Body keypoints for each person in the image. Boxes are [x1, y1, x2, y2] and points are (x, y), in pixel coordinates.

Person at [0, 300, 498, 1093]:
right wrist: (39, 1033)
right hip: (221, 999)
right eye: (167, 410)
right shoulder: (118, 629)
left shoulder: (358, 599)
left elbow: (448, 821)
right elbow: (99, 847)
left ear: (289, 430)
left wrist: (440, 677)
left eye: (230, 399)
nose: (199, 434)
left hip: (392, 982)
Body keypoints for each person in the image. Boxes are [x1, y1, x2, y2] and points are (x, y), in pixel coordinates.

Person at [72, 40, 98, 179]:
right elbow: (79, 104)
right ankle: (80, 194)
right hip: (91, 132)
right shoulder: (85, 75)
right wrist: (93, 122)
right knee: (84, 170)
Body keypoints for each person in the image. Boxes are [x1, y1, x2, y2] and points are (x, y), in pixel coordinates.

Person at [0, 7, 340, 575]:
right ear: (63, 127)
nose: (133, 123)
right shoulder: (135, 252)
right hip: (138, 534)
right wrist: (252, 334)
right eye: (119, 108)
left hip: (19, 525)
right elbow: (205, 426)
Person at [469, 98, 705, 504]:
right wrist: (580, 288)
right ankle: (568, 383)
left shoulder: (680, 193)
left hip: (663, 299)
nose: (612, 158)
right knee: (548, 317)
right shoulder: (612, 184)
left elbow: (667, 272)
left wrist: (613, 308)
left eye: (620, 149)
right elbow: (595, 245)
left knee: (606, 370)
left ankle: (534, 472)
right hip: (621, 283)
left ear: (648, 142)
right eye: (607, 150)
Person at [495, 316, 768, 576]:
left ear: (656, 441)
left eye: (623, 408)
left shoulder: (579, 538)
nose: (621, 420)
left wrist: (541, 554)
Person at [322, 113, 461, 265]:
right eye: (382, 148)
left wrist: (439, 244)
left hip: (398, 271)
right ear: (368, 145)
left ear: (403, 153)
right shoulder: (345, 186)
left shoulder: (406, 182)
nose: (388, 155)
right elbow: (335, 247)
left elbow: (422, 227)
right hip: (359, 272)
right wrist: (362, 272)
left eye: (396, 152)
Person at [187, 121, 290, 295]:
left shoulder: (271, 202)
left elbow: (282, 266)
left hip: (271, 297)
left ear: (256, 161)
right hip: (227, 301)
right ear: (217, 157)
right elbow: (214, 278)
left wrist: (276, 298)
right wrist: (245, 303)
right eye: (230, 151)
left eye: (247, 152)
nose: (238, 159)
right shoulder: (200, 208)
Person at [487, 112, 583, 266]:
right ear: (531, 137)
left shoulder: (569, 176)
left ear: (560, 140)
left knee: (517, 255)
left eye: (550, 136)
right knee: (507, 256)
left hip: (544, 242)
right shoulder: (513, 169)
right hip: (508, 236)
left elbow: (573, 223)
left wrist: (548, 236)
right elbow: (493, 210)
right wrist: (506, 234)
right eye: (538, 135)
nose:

## Your task
Each entry above should be written again exactly.

## Task response
Body keypoints for each person in the image. Boxes are [x1, y1, x2, y2] and points are (x, y), in pixel coordinates.

Person at [0, 300, 498, 1093]:
right wrist: (39, 1033)
right hip: (221, 999)
right eye: (167, 410)
right shoulder: (118, 629)
left shoulder: (358, 599)
left elbow: (448, 821)
right elbow: (99, 847)
left ear: (289, 430)
left wrist: (440, 677)
left eye: (230, 399)
nose: (199, 434)
left hip: (392, 982)
Body keypoints for each person in the image. Boxes are [x1, y1, x2, y2] and points are (x, y), in pixel coordinates.

Person at [72, 40, 98, 179]:
right elbow: (79, 104)
right ankle: (80, 194)
right hip: (91, 132)
right shoulder: (85, 75)
right wrist: (93, 122)
right knee: (84, 170)
Body keypoints for each person in the image. Boxes are [x1, y1, x2, y2] and points are (x, y), in pixel coordinates.

Person at [0, 7, 340, 575]:
right ear: (63, 127)
nose: (133, 123)
right shoulder: (135, 252)
right hip: (138, 534)
right wrist: (252, 334)
right eye: (119, 108)
left hip: (19, 525)
right elbow: (205, 426)
Person at [469, 98, 705, 504]:
right wrist: (580, 288)
right ankle: (568, 383)
left shoulder: (680, 193)
left hip: (663, 299)
nose: (612, 158)
right knee: (548, 317)
right shoulder: (612, 184)
left elbow: (667, 272)
left wrist: (613, 308)
left eye: (620, 149)
right elbow: (595, 245)
left knee: (606, 370)
left ankle: (534, 472)
right hip: (621, 283)
left ear: (648, 142)
right eye: (607, 150)
Person at [495, 316, 768, 576]:
left ear: (656, 441)
left eye: (623, 408)
left shoulder: (579, 538)
nose: (621, 420)
left wrist: (541, 554)
Person at [322, 113, 461, 265]:
right eye: (382, 148)
left wrist: (439, 244)
left hip: (398, 271)
right ear: (368, 145)
left ear: (403, 153)
right shoulder: (345, 186)
left shoulder: (406, 182)
nose: (388, 155)
right elbow: (335, 247)
left elbow: (422, 227)
right hip: (359, 272)
right wrist: (362, 272)
left eye: (396, 152)
Person at [187, 121, 290, 295]:
left shoulder: (271, 202)
left elbow: (282, 266)
left hip: (271, 297)
left ear: (256, 161)
right hip: (227, 301)
right ear: (217, 157)
right elbow: (214, 278)
left wrist: (276, 298)
right wrist: (245, 303)
right eye: (230, 151)
left eye: (247, 152)
nose: (238, 159)
right shoulder: (200, 208)
Person at [487, 112, 583, 266]:
right ear: (531, 137)
left shoulder: (569, 176)
left ear: (560, 140)
left knee: (517, 255)
left eye: (550, 136)
right knee: (507, 256)
left hip: (544, 242)
right shoulder: (513, 169)
right hip: (508, 236)
left elbow: (573, 223)
left wrist: (548, 236)
right elbow: (493, 210)
right wrist: (506, 234)
right eye: (538, 135)
nose:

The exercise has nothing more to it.